To sustain performance, hardware must deliver:
- Higher memory bandwidth and capacity
- Better energy efficiency
- Scalable multi-GPU clustering for massive AI models
MI350 Series Launch #
The MI350 family is now shipping, with two platform options:
- MI350X → air-cooled
- MI355X → liquid-cooled
Architectural Highlights #
- 185 billion transistors
- Chiplet + 3D stacking design
- 8 compute dies stacked across 2 I/O dies
- Compute dies built on TSMC N3P 3nm
- I/O dies remain on 6nm
- Peak frequency: 2.4 GHz
- Liquid-cooled TDP: 1.4 kW
Infinity Fabric upgraded to IF 4:
- +2 TB/s bandwidth vs IF 3
- Fewer cross-die links → wider, lower-frequency D2D connections → higher efficiency
- 7 IF links per socket
Cache improvements:
- LDS doubled compared to MI300
- Each XCD has 4 MB L2 cache with coherence across dies
Data Formats and Compute Performance #
CDNA 4 introduces:
- New FP6 and FP4 formats
- Nearly 2× throughput for key data types
→ AI math performance is now over 2× faster than competing accelerators.

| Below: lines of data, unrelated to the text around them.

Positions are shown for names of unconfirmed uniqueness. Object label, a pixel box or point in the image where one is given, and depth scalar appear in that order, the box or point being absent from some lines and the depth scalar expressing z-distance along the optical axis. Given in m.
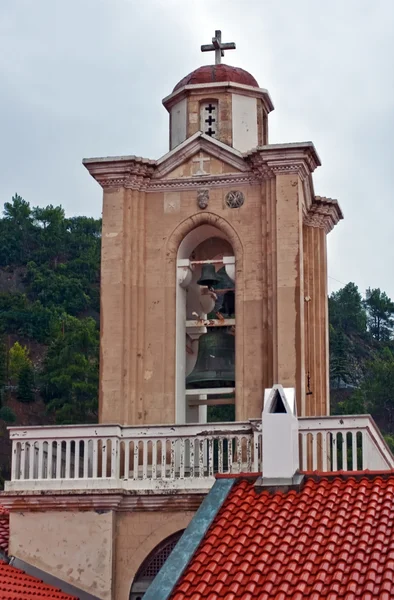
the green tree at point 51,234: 131.12
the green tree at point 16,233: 132.62
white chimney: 16.94
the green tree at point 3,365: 98.69
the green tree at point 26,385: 98.19
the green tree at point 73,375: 89.75
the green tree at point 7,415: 94.38
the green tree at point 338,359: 105.69
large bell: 20.64
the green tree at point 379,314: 130.62
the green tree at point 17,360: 101.50
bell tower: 20.16
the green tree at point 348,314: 126.69
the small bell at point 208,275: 21.08
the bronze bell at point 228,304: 21.33
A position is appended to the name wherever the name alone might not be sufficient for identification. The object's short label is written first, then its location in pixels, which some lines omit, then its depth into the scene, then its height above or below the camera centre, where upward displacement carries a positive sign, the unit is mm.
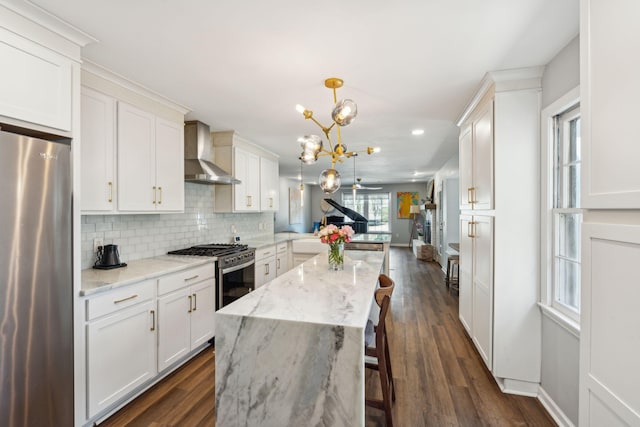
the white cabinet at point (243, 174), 3980 +581
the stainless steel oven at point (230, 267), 3047 -606
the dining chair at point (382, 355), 1701 -892
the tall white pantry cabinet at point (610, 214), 835 -2
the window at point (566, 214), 1891 -5
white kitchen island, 1326 -714
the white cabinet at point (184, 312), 2365 -874
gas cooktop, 3110 -416
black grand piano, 6700 -196
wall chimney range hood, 3250 +645
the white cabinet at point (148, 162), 2389 +449
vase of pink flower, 2369 -218
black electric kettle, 2404 -371
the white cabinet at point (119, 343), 1846 -892
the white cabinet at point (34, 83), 1468 +687
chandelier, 1921 +575
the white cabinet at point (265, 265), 3938 -735
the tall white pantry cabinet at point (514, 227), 2166 -102
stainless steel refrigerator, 1396 -359
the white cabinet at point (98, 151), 2105 +452
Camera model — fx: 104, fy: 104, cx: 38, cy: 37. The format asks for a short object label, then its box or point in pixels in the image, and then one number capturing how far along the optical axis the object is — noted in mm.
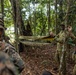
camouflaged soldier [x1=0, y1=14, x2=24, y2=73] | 1083
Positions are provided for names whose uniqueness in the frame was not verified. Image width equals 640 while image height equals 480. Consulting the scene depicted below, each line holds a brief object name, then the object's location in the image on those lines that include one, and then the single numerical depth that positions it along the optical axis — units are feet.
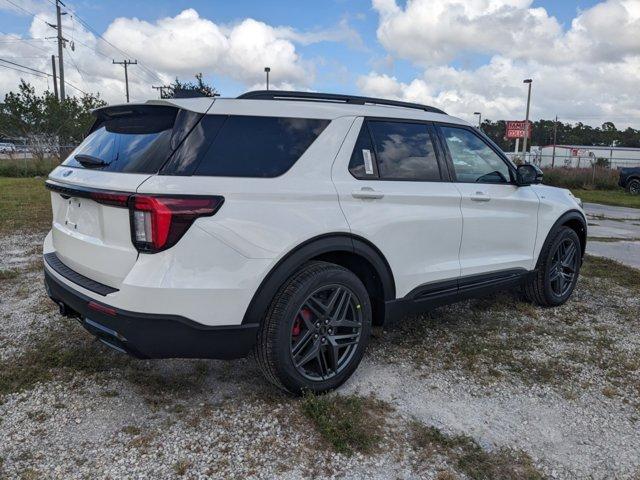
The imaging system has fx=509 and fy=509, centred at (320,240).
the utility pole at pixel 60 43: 103.85
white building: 97.42
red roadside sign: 167.12
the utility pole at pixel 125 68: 165.17
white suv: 8.38
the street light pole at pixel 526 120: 104.68
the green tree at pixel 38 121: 85.81
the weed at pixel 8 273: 18.24
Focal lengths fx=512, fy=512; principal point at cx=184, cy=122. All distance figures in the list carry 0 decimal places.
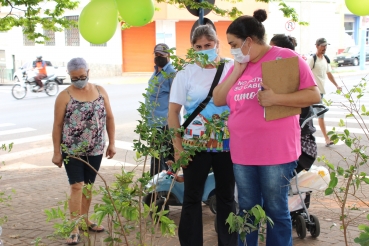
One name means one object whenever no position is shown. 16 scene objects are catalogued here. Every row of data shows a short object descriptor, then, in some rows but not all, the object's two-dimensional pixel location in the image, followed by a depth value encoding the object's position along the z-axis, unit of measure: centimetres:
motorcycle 1938
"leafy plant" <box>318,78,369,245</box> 273
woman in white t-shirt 395
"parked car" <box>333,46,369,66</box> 3475
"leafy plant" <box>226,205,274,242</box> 295
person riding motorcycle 1975
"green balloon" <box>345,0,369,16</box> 404
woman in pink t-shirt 345
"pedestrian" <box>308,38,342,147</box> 874
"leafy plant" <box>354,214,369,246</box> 234
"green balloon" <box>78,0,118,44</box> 418
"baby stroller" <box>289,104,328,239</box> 453
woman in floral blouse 485
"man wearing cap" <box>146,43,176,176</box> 614
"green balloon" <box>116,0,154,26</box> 421
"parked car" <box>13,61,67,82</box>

System and Platform Design #
- Configurable as single NUMA domain or dual NUMA domains
- XCDs can be partitioned into multiple logical GPUs
Connectivity:
- Up to 8 GPUs in a fully connected topology via Infinity Fabric
- PCIe connects GPUs to CPUs and NICs
OAM modules + universal baseboard (UBB):
- Supports 8 GPUs per board
- Air-cooled rack: up to 64 GPUs
- Liquid-cooled rack: up to 96–128 GPUs
Software and Performance #
The ROCm 7 software stack is maturing alongside hardware, improving overall performance.
Inference and training benchmarks show strong gains across workloads.
Roadmap Outlook #
AMD reaffirmed its roadmap:
- MI350 shipping now
- MI400 arriving next year with up to 10× AI performance uplift
Conclusion #
- MI350/CDNA 4 continues the chiplet + 3D stacking strategy
- Bandwidth, cache, and efficiency are significantly improved
- AI data formats expanded (FP6, FP4), nearly doubling math throughput
- Flexible system design: NUMA partitioning and large-scale GPU topologies
- ROCm software keeps pace with hardware gains
- Roadmap remains solid with MI400 on the horizon